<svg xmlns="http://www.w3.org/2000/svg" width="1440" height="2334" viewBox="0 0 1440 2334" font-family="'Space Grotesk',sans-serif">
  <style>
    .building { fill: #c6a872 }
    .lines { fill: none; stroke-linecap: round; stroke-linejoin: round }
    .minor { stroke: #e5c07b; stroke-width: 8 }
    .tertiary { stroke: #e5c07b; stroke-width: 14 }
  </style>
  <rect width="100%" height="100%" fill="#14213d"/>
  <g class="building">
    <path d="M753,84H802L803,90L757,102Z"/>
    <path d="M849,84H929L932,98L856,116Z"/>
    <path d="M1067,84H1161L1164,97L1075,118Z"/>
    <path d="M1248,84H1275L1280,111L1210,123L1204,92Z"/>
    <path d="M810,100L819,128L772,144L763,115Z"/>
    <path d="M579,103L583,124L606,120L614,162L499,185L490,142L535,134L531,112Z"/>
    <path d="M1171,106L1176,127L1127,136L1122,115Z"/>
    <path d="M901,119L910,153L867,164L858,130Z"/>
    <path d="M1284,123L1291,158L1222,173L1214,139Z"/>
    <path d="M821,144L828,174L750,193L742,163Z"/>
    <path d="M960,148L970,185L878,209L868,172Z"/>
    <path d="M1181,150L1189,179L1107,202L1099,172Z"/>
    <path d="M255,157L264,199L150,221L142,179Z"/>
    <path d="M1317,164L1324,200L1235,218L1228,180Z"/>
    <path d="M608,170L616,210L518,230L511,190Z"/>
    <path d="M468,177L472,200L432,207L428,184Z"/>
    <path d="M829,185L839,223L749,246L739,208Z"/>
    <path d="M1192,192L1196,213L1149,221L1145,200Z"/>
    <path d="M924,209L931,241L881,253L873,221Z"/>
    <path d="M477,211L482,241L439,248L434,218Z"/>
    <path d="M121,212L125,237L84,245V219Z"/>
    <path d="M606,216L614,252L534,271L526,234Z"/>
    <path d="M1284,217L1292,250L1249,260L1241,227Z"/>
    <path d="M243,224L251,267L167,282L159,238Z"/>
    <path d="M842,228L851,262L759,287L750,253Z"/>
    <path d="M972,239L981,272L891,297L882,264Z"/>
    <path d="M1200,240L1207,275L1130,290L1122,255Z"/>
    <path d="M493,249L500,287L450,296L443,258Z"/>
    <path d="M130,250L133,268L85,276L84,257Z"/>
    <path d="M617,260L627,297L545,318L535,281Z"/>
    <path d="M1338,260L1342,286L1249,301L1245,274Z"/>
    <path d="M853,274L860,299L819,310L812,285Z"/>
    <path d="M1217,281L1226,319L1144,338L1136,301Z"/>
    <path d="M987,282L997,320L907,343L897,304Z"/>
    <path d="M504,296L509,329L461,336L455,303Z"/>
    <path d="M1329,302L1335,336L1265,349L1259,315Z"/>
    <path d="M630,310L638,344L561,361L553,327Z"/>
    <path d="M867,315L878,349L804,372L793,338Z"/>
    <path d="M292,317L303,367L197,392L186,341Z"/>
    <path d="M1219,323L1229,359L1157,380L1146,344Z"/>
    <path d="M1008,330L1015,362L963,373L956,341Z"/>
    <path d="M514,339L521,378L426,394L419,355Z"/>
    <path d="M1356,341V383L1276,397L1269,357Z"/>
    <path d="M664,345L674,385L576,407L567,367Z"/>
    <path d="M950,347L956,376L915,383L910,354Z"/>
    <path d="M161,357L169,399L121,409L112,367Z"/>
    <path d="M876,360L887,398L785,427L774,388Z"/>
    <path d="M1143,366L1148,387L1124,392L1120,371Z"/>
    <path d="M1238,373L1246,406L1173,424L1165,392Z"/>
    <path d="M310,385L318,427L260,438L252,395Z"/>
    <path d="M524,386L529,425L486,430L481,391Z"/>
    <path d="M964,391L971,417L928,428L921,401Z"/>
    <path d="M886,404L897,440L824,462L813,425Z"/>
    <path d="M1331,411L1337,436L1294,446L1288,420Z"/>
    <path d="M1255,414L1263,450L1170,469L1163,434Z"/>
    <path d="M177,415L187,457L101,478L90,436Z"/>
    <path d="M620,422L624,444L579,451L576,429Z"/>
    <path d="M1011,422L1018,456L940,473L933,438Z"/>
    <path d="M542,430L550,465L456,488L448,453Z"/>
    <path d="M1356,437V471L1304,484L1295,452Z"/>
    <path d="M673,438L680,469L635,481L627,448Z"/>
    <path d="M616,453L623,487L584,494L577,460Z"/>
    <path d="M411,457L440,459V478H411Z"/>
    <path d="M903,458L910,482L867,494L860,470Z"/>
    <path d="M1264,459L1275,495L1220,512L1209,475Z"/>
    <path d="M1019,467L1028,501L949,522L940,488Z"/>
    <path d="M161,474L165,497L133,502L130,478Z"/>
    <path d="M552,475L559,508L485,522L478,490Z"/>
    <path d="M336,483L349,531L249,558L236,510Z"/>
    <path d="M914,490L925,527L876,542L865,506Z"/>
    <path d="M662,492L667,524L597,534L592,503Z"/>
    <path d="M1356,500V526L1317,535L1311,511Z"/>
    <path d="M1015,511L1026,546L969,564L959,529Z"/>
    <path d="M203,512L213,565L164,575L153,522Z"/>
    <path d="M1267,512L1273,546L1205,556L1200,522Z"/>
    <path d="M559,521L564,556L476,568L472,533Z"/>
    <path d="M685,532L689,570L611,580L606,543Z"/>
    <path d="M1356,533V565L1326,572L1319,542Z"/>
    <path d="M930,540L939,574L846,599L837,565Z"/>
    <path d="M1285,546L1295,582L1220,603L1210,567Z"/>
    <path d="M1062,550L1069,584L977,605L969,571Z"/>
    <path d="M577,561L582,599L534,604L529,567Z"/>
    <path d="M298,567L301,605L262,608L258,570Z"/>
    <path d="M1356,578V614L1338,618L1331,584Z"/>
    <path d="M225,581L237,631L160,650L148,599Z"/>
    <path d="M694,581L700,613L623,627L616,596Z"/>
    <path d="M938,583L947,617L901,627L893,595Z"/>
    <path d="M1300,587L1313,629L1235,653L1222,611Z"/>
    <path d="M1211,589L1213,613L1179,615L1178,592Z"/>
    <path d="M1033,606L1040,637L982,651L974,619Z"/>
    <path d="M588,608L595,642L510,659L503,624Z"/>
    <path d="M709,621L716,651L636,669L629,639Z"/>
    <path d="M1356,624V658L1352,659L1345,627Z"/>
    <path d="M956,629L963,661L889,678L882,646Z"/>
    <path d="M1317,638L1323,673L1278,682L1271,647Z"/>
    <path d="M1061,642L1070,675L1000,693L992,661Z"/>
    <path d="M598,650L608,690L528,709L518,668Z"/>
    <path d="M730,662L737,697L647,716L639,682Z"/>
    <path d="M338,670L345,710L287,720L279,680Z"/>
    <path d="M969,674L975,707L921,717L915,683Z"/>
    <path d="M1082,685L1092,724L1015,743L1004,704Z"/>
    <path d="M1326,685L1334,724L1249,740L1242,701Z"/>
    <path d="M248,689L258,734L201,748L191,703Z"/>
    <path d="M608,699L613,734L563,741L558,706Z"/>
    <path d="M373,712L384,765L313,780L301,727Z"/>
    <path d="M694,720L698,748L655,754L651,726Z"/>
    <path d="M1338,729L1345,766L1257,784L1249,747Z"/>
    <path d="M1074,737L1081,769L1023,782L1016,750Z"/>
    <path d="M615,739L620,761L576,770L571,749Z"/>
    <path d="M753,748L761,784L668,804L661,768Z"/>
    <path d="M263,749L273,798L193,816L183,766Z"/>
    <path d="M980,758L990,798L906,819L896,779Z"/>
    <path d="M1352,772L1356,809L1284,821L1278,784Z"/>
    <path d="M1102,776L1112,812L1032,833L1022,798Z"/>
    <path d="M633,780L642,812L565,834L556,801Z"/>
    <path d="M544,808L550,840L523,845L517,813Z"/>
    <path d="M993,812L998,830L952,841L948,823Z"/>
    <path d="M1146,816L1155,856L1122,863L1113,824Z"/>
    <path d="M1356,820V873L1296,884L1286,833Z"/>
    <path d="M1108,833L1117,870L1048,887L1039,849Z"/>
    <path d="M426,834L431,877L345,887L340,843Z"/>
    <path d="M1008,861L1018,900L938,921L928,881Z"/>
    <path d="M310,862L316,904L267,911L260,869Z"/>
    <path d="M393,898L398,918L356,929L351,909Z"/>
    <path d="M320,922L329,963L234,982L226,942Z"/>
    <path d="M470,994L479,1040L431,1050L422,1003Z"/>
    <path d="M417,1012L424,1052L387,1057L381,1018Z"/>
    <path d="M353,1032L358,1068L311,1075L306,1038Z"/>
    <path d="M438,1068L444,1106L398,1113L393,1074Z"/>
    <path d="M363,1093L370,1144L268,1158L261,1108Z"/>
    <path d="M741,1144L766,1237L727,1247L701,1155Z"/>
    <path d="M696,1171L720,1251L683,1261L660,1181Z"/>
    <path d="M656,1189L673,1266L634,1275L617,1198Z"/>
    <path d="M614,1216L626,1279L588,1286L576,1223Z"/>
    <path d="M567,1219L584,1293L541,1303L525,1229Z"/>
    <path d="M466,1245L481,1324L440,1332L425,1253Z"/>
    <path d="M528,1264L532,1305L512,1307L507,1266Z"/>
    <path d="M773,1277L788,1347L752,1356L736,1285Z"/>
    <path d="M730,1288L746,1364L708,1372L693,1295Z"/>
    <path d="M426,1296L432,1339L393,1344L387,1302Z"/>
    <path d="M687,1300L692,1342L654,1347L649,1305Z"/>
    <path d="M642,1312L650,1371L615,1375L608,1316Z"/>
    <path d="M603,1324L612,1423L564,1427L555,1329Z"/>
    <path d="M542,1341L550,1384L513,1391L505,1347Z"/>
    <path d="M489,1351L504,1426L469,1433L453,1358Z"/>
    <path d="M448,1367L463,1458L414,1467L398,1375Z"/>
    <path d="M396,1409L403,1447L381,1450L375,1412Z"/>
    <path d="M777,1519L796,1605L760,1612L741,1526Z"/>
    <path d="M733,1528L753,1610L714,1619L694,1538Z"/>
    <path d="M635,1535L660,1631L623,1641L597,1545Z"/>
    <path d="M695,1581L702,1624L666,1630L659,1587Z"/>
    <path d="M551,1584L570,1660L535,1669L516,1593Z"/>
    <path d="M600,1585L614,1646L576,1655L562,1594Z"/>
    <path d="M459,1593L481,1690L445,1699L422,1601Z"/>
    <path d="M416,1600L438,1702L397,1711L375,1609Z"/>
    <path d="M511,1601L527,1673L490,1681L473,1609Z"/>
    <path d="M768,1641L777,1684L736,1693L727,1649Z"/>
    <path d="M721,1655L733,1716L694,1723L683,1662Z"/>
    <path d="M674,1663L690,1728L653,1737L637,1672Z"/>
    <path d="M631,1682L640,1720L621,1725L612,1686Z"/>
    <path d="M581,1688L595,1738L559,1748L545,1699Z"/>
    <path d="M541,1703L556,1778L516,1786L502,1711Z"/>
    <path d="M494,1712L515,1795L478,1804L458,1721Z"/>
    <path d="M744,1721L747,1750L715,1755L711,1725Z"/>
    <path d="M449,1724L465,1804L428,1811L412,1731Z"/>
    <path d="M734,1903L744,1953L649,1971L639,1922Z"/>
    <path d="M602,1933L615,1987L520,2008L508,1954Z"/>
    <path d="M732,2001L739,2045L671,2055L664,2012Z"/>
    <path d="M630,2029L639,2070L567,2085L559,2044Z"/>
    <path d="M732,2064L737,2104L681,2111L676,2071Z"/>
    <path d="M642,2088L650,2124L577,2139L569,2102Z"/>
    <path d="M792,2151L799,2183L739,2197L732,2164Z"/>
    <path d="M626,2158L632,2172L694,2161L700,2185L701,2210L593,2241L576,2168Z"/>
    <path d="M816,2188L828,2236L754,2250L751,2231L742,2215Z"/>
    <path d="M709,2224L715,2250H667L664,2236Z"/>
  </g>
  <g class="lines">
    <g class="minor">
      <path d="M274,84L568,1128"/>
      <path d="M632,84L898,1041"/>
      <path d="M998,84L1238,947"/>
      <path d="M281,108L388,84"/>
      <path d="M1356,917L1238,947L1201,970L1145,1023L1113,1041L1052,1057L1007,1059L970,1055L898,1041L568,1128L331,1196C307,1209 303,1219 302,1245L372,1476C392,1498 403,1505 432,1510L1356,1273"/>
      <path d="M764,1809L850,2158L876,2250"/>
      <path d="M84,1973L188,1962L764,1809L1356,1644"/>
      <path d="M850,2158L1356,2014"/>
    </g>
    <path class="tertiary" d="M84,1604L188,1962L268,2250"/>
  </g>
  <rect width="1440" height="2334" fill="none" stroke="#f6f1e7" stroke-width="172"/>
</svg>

--------------------------------------------------

Copy each line of the listing in which the word "lines" can be found.

## Solution to this task
    .lines { fill: none; stroke-linecap: round; stroke-linejoin: round }
  <g class="lines">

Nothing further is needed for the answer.